A Mother’s Day Plea

You know what holiday is just too damn commercial?

Mothers Day.

I am serious.  I don’t want flowers; flowers are for random Tuesdays when you just want to say “I love you.”  I don’t want chocolate, because, frankly, I buy it for myself. (And then hide it so I won’t eat it and then forget where it is and buy it again.  And so on.  Some days this is my only exercise. Don’t take that away from me.) I don’t need an expensive spa treatment.  Well, actually maybe I do need that, but it’s not at the top of my list. So save your money.

You know what I want? I want to go to the bathroom by myself. I want time alone in my house during the day when I can do whatever I want: watch the OWN Network, take a shower, watch videos on YouTube, read Fifty Shades of Gray.

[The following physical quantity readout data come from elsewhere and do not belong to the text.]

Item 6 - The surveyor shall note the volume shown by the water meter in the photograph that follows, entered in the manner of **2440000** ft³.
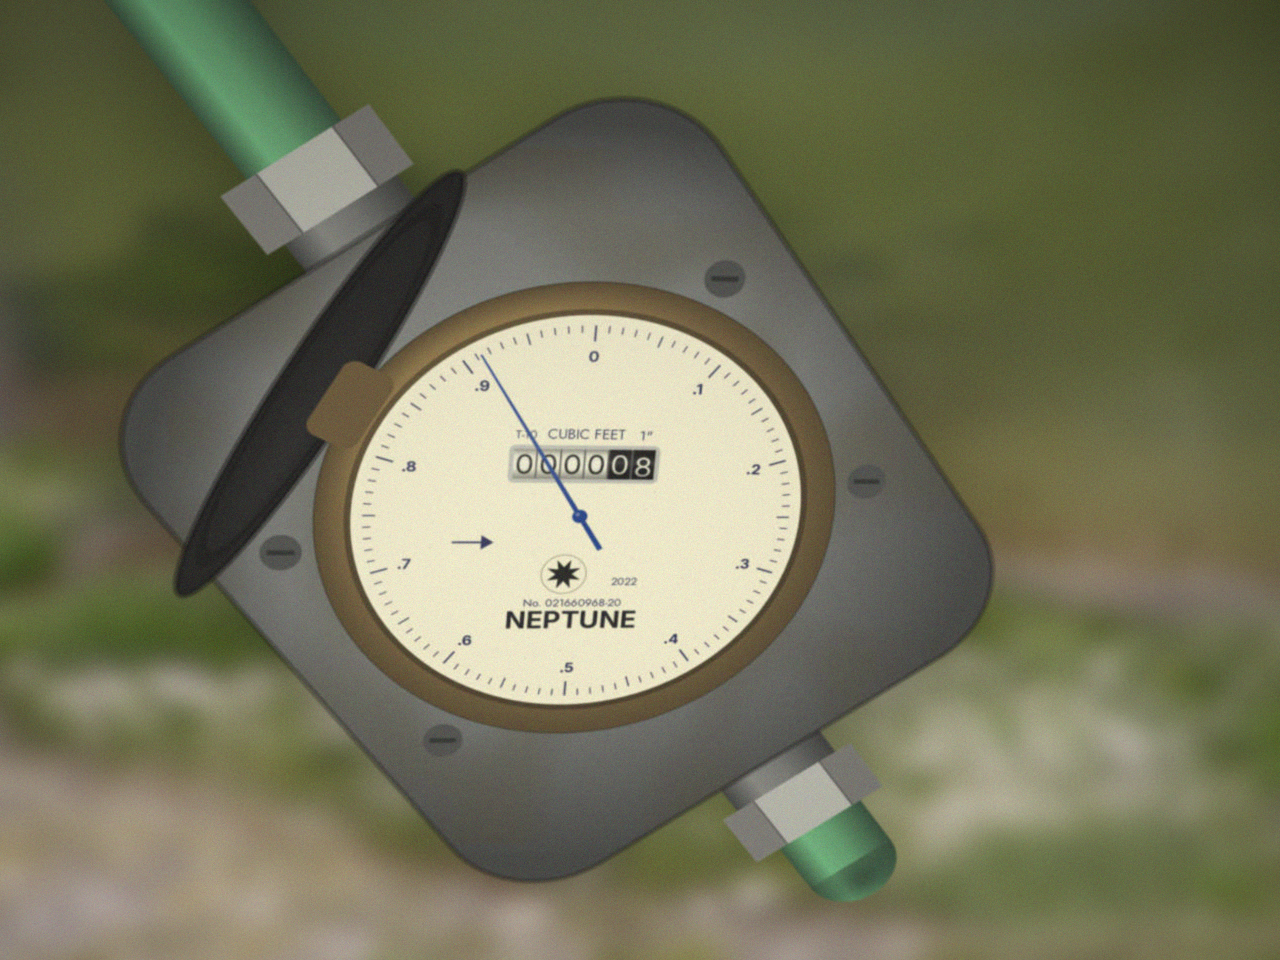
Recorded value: **7.91** ft³
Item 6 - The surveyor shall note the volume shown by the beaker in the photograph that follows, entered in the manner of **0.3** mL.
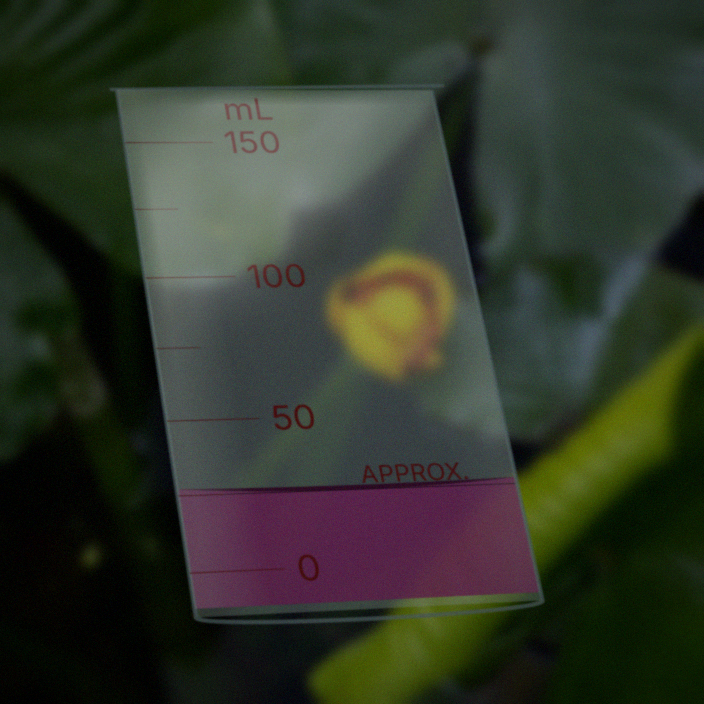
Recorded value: **25** mL
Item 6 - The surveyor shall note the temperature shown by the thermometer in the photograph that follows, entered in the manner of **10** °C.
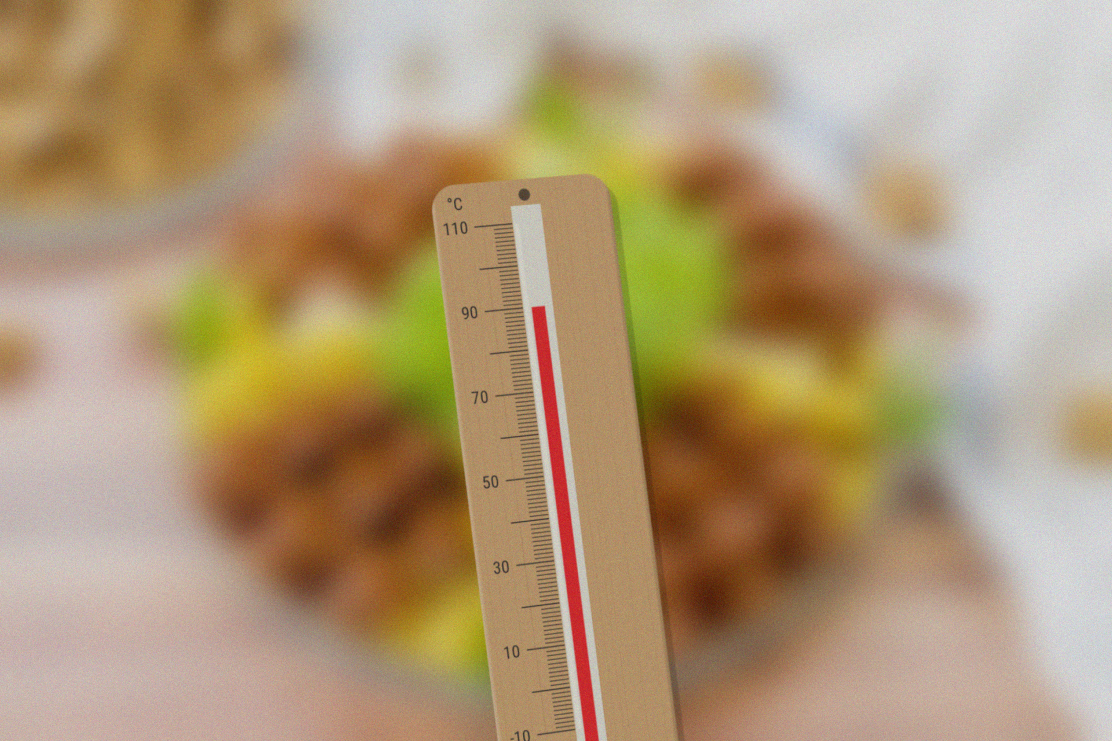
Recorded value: **90** °C
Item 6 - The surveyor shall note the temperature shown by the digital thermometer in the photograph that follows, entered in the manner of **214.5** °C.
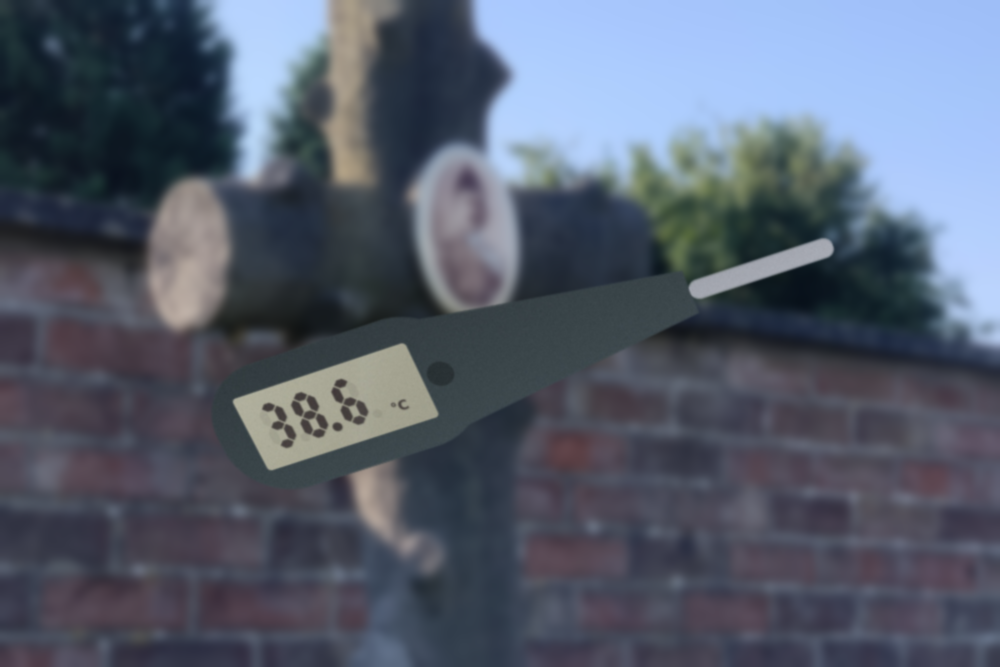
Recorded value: **38.6** °C
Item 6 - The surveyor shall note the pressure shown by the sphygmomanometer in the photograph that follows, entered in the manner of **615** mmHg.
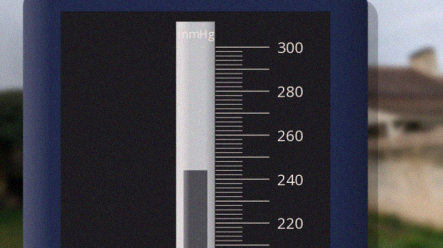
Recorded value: **244** mmHg
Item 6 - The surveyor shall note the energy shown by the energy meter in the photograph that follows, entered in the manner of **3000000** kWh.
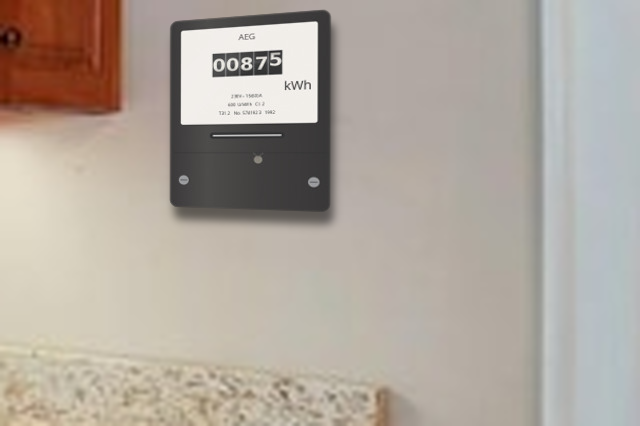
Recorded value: **875** kWh
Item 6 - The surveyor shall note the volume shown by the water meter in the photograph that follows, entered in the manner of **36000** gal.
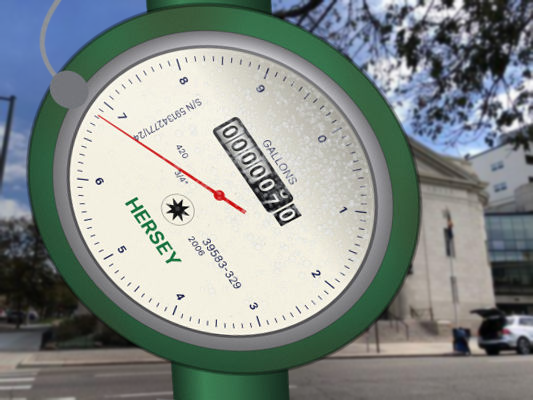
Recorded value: **66.8** gal
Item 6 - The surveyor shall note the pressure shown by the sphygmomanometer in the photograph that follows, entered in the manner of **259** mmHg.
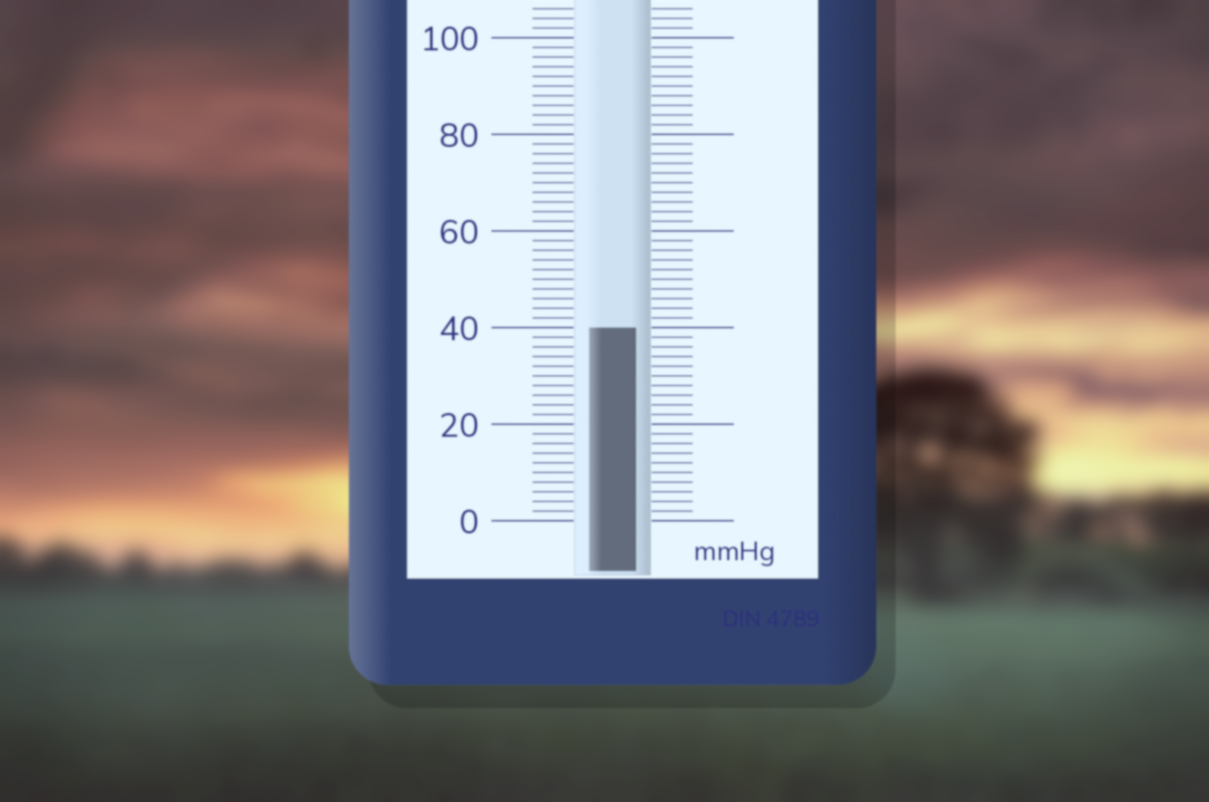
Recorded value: **40** mmHg
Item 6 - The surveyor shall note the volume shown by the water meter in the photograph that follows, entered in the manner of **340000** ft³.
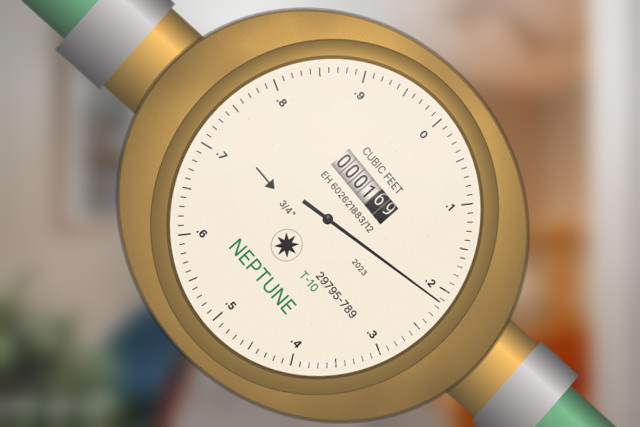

Everything I want is free, none of it wilts and makes a mess in a vase I will have to clean up later, and none of costs vital Weight Watchers points.

I don’t even need all day. Just a few quiet hours.  I want to celebrate being a mom by not having to mother anyone for a few hours.  Ironic? Maybe.  I don’t care.

I would be more than happy to reunite with Jeff and the kids after some ME time, but only if they take me to this once-in-a-lifetime-event: Dee Snider, Twisted Sister frontman and author (apparently), appearing at Costco for a book signing.

Come on.  It’s the hardest job in the world. I deserve this.

Mother's Day Treat

Mother’s Day Treat: One More Reason To Loathe Love Costco




18 thoughts on “A Mother’s Day Plea

  1. I am giggling because I too do not want to receive a bunch of crap for Mother’s Day, and yes, alone time might well be the most special of all things we could receive. Certainly I would love to take an uninterrupted shower!!

  2. I loved this!
    No matter where we live, our parenting styles, or where we come from; our desire to pee with the door closed unites us!
    I hope you get your wish for Mother’s Day!

  3. Oh god, I agree. Mother’s Day is the worst of all the Hallmark holidays.

    I cannot believe Dee Snyder is at Costco. I don’t even know what to say about that.

    This is exactly what I asked for (and received) on my birthday. TIME.For.Me.

  4. I asked my husband to let me sleep in for mother’s day. Really sleep in. Where he gets the kids when they start fussing and takes them somewhere other than my bed. I can’t wait.

  5. I’m offering a free Jazzercise class for moms on mother’s day if you want to come! 8:15 a.m. next sunday in Evanston. Good me-time stuff.

  6. I want to entertain myself. Not my mother-in-law. And by entertain myself, I’m not talking about battery-operated devices. I’m talking a bottle of champagne, in my pajamas, with a 1000-piece jigsaw puzzle in the dining room. And Skittles. I ask for so little (*sigh*)

  7. I agree with you. This is the first year I am boycotting Mother’s Day (my kids always mess it up.) I just plan to have Mother’s Days during the year anyday I want. I had a Mother’s Day 2 weeks ago and it was awesome, I may even have another tomorrow.